Task objective → Update the records from their first line through the line containing "Depot slip and fall claim in South Carolina." so that "South Carolina" becomes "Georgia", and give only those lines, with everything else unchanged.

BEGIN

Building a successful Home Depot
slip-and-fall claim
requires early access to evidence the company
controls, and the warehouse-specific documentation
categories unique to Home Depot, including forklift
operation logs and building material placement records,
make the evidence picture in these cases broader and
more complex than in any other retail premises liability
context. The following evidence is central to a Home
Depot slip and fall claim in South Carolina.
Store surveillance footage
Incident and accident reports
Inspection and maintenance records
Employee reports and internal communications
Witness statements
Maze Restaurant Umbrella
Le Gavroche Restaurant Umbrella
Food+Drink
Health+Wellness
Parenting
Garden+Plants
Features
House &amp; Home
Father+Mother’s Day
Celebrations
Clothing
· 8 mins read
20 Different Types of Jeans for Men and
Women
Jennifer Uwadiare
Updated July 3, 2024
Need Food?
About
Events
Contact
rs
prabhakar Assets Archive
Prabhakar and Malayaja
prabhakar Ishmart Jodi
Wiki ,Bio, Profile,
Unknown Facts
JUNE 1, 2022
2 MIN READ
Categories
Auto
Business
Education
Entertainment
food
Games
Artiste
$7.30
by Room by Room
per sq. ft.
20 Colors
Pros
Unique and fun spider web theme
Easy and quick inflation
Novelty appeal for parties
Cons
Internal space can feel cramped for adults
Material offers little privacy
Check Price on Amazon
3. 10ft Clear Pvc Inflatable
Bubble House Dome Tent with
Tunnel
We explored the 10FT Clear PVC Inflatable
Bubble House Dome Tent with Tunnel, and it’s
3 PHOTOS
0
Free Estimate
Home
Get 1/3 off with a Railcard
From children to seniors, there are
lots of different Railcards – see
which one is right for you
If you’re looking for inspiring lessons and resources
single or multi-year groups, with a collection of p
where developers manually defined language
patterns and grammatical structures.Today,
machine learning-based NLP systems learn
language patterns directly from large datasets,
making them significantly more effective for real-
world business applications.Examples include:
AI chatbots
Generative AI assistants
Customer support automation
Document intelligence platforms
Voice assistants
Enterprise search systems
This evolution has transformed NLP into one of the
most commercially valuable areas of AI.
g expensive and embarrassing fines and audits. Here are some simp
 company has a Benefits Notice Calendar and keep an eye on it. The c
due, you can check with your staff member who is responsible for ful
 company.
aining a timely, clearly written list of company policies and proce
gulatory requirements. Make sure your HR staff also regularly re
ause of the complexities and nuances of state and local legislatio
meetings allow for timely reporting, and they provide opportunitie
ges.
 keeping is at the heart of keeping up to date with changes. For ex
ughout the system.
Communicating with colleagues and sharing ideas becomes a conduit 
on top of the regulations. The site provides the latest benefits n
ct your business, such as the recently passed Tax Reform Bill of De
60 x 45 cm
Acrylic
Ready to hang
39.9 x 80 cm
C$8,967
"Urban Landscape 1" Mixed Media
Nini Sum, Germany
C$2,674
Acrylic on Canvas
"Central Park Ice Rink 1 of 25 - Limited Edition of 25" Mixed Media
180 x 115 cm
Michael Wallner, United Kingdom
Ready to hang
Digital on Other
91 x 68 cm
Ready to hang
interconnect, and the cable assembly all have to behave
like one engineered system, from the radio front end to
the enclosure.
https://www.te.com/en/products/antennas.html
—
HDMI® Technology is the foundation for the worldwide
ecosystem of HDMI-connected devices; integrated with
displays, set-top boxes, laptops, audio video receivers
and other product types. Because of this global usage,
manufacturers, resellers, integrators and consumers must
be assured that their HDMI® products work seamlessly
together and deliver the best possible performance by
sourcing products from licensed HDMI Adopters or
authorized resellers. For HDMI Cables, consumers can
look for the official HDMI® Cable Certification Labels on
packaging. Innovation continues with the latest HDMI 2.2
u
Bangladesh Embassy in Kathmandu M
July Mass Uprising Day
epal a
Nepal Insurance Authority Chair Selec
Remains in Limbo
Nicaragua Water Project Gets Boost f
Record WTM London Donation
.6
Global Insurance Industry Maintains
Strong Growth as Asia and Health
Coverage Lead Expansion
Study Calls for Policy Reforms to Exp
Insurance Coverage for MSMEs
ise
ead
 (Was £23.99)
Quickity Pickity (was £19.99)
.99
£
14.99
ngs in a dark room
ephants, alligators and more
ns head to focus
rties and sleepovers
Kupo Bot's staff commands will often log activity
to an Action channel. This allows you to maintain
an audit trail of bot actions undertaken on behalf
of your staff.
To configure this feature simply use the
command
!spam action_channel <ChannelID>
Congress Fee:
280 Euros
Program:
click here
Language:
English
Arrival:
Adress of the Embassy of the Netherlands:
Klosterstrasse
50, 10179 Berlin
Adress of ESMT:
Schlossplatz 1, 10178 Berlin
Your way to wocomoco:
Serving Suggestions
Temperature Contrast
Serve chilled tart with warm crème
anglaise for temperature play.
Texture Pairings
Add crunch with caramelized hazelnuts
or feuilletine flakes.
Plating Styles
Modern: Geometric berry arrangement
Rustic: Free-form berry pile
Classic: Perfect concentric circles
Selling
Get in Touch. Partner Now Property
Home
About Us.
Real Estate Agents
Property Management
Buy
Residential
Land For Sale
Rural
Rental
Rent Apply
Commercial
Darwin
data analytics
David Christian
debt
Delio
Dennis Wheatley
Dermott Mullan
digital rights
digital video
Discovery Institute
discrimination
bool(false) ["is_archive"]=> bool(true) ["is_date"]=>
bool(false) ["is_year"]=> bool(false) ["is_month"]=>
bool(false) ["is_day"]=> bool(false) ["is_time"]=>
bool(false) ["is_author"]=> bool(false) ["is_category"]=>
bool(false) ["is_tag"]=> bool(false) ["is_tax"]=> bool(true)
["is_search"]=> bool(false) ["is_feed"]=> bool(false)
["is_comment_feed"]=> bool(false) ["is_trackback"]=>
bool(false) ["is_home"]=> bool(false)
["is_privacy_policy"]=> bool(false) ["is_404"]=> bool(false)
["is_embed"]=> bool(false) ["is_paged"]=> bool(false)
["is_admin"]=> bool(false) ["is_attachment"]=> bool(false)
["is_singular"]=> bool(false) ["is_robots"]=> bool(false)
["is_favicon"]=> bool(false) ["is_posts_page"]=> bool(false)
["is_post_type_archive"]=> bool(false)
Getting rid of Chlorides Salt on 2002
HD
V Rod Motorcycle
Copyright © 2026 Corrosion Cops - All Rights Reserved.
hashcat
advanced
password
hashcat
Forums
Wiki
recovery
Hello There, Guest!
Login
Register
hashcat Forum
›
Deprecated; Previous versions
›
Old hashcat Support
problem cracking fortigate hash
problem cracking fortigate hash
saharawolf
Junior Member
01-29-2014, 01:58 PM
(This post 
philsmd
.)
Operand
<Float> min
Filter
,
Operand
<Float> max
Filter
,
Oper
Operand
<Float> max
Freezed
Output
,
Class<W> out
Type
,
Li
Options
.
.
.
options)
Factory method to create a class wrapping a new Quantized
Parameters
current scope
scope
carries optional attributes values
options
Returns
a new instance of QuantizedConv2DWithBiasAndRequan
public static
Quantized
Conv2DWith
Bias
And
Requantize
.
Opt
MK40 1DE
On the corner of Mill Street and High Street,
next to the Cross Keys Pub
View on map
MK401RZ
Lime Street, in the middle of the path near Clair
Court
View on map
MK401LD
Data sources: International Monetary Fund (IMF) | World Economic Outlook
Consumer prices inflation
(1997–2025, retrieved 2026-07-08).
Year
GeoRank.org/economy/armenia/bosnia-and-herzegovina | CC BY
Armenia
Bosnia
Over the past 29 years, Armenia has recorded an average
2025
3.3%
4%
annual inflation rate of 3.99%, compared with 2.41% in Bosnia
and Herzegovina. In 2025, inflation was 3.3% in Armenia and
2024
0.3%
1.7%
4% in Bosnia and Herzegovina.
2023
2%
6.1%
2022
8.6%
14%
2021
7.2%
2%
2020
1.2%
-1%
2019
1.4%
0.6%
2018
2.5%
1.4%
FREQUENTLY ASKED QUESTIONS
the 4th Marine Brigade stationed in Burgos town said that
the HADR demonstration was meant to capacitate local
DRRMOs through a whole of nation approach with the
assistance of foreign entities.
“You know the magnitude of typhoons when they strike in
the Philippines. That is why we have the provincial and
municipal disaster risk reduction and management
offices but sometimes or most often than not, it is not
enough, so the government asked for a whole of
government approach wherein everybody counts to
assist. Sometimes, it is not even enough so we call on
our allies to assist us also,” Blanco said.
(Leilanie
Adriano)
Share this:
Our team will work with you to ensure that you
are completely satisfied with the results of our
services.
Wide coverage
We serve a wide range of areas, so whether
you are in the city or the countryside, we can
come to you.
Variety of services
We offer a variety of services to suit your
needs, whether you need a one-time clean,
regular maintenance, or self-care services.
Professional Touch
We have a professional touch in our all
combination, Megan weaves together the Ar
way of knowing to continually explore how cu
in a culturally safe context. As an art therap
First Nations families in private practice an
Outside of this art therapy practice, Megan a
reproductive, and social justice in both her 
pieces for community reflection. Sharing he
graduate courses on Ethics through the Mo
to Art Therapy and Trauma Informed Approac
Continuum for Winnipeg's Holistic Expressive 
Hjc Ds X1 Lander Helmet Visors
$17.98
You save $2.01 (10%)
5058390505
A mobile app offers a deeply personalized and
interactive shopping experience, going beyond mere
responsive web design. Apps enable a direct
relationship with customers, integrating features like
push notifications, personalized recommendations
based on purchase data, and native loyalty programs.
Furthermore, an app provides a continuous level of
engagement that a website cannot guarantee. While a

END

Output for this task →
Building a successful Home Depot
slip-and-fall claim
requires early access to evidence the company
controls, and the warehouse-specific documentation
categories unique to Home Depot, including forklift
operation logs and building material placement records,
make the evidence picture in these cases broader and
more complex than in any other retail premises liability
context. The following evidence is central to a Home
Depot slip and fall claim in Georgia.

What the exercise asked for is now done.